Whether grown as houseplants or outdoors as potted trees, shrubs, flowers and vegetables, plants grown in terra cotta or unsealed clay pots sometimes develop crusty, white powder or residue both inside and outside. Salty crusts can also develop on plastic pots. This powder is an accumulation of soluble salts and indicates that high salt levels are building up in the soil too -- threatening the health and vitality of your plants. In a sense, that white powder is a helpful early warning signal. Fortunately, a few simple changes can turn things around.
Watering and Fertilizing Plants in Pots
The natural relationship among plant roots, soil, soil moisture and nutrients is dramatically changed by the confinement created by the container. Plants in containers need frequent watering compared to in-ground gardens due to limited soil volume and because pots’ exposed sides lead to greater evaporation. Water when the top 1 or 2 inches of potting soil feel dry, saturating the potting soil. If there is some doubt that soil is thoroughly moist -- if plants wilt quickly or if potting soil pulls away from the container’s sides -- occasionally soak pots in a sink or bathtub of tepid water to make sure the potting soil is fully saturated. Never soak plants for more than a few hours; also drain excess water from drain trays to avoid drowning plants by driving out all soil oxygen. Provide plant nutrients when you water in the form of water-soluble inorganic or organic fertilizers.

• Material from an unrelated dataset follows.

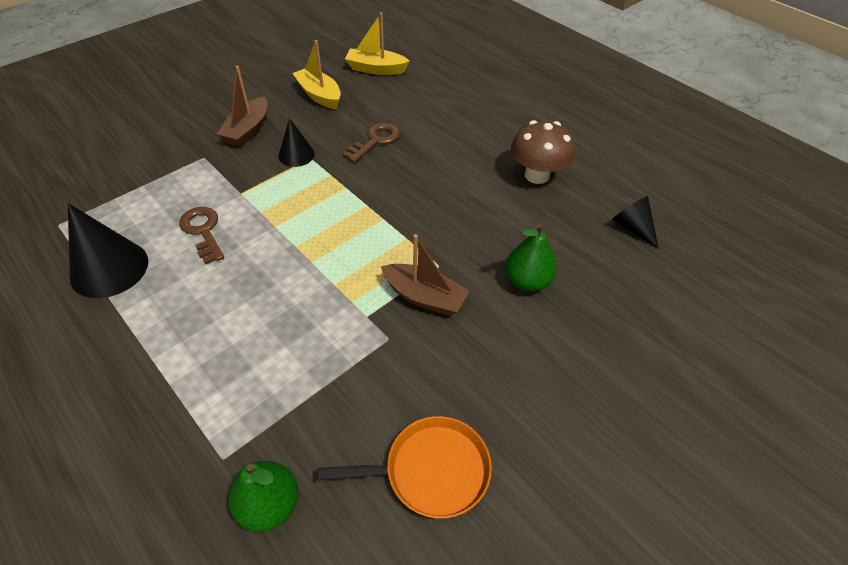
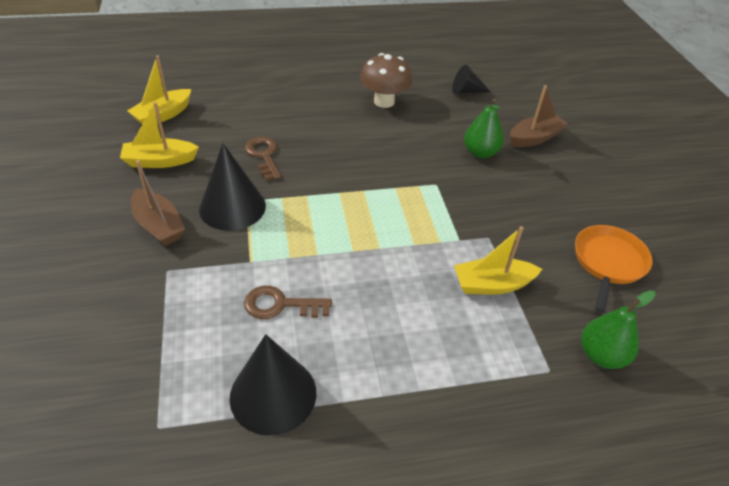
camera: 60 degrees left, 5 degrees down
(296, 155) = (232, 207): black cone -> black cone, size x1.71
(318, 367) = (492, 284): none -> yellow boat
(424, 297) = (461, 204): brown boat -> brown boat (534, 138)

Soluble Salt Buildup in Clay Pots
Plants dry out sooner in clay pots than plastic containers, but the permeability of clay pots can be helpful -- especially when removing soluble salts, which can build up in soil to toxic levels. When clay pots “wick away” moisture from the soil they contain, they also absorb soluble salts. These salts sometimes come from water high in carbonates, salts or other minerals. They also come from inorganic fertilizers -- which potted plants generally need, because they are not grown in true soil -- and sometimes also from potting soil mixes derived from animal manure.
Preventing Salt Buildup
Leaching or flushing out accumulated soluble salts is the best way to protect your plants’ health and, eventually, eliminate the problem of salts building up on clay pots. Placing pots in a sink or on the lawn then watering them repeatedly -- or, on the lawn, watering multiple pots simultaneously with an overhead sprinkler -- can help dilute and flush excess salts from the soil. The process will have to be done periodically in most cases. Some people water with only rainwater or distilled water if the salt source is their irrigation water.
Removing Salt Buildup on Clay Pots
Soak salt-stained terra cotta pots -- without potting soil or plants -- for a few hours in vinegar to remove salt deposits. If pots are heavily salt crusted, soak them for 10 or 12 hours then scrub thoroughly with a steel wool cleaning pad. Before reusing cleaned terra cotta pots, sterilize them in a diluted solution of one part bleach and nine parts water for at least 10 minutes to remove any residual fungi or bacteria from previous use. Then rinse pots in clean water and allow them to dry.